Q: Any thoughts on the BasICColor DISCUS?A: Aside from the snazzy specs? With thanks to the good folks at CHROMiX, we hope to have one in-house for testing within a couple of weeks. Mark Paulson was kind enough to volunteer his DISCUS as well. Mark: If the offer still stands, I may take you up on it after we get a chance to run the fisrt sample through its paces.
Everything elseQ: Which is the more important metric, the absolute sensor accuracy or how much sensor-to-sensor variation is seen? From Andrew:
"Now instrument variations per model is a big deal! So I’m not letting manufacturers off the hook for vastly different results from the same target requests in the same software. That’s not acceptable for those working in collaboration."A: Of the two, I would focus on the inter-unit variability. Different manufacturers calibrate their sensors to slightly different references. Seeing a few dE difference in average readings between sensor types can be attributed to calibration settings. The large unit-to-unit differences we saw in, for example, the Eye-One Display point to a sensor that cannot be relied on for accurate readings. The largest deviation we saw on the i1D2 was 14 dE-2000. To visualize this is Photoshop, fill a square with a middle grey [160, 160, 160] (sRGB or Adobe RGB - doesn't matter). Fill an adjoining square with [213, 213, 213]. That is 14 Delta E-2000, and that is not subtle. The graphic below illustrates this.
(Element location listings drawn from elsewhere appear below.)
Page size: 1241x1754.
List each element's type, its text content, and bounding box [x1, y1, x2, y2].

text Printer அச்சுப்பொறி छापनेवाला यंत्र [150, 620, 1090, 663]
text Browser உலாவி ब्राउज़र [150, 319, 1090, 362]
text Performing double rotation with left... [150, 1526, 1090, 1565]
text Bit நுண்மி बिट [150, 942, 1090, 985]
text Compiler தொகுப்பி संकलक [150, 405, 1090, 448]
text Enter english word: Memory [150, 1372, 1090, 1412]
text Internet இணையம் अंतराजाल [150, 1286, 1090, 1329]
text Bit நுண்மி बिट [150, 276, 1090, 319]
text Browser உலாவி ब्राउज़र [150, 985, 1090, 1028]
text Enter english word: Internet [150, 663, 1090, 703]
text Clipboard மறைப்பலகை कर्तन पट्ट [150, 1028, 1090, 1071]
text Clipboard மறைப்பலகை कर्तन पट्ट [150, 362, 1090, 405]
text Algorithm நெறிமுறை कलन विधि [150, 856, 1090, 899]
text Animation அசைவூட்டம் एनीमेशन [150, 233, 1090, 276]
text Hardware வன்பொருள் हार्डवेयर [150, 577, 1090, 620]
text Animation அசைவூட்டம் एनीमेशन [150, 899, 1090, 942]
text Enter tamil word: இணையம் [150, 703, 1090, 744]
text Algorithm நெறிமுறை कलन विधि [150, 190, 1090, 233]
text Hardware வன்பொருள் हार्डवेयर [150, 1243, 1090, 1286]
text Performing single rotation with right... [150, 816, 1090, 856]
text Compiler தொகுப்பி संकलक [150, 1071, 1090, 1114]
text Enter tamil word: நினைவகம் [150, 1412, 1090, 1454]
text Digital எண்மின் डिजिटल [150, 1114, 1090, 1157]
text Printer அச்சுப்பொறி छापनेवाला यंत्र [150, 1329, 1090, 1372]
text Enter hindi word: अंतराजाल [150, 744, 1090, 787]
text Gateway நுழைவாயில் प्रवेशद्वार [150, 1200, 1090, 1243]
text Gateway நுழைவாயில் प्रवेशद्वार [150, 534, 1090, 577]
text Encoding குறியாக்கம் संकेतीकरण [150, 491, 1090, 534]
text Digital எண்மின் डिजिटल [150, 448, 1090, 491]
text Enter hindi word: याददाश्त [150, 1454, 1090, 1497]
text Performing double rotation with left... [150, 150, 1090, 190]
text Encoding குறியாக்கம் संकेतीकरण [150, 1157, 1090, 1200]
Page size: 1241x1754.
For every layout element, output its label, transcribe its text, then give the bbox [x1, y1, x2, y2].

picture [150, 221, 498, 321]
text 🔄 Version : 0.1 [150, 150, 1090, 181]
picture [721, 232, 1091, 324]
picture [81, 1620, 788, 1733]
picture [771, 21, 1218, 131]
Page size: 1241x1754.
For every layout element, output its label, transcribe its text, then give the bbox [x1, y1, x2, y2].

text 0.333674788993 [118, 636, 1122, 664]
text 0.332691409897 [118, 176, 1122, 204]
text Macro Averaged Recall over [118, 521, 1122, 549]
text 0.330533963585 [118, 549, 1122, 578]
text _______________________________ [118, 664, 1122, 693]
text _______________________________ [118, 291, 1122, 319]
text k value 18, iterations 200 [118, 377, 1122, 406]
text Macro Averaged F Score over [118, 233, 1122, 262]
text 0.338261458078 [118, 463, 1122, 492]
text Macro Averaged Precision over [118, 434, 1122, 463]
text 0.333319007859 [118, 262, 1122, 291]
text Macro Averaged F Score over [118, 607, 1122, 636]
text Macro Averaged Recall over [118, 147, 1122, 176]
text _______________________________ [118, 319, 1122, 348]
Scott and Terry pose the question of which combination of software and hardware gives the best results. Determining this is the end goal of our exercise. As a first pass, we aimed to determine what the best-case capability for each instrument. We are then cherry-picking the best sensors to use in software comparisons; e.g trying to eliminate as many variables as possible,
Ethan, just to follow up. I'm continuing this testing and am finding that on some displays (like a Samsung 245T and Dell 24") I'm seeing dramatically improved results (visually and statistically) using an EyeOnePro device instead of a DTP94, even when the same software is used.
The Samsung 245T is a strange beast. It is a PVA panel with moderately wide gamut. The expanded gamut is a function of the backlight on the 245T, so I am not surprised that the i1Pro spectrophotometer gives better results than the DTP-94. This correlates with our measurements. The DTP-94 contains a filter set that is farther from the standard observer than those found in the Spyder 3. Hence, uncorrected readings get progressively less accurate as the backlight spectrum difference between a particular panel and a standard CCFL increases. In our tests, the DTP-94 consistently turned in the least accurate white level readings on all wide gamut displays.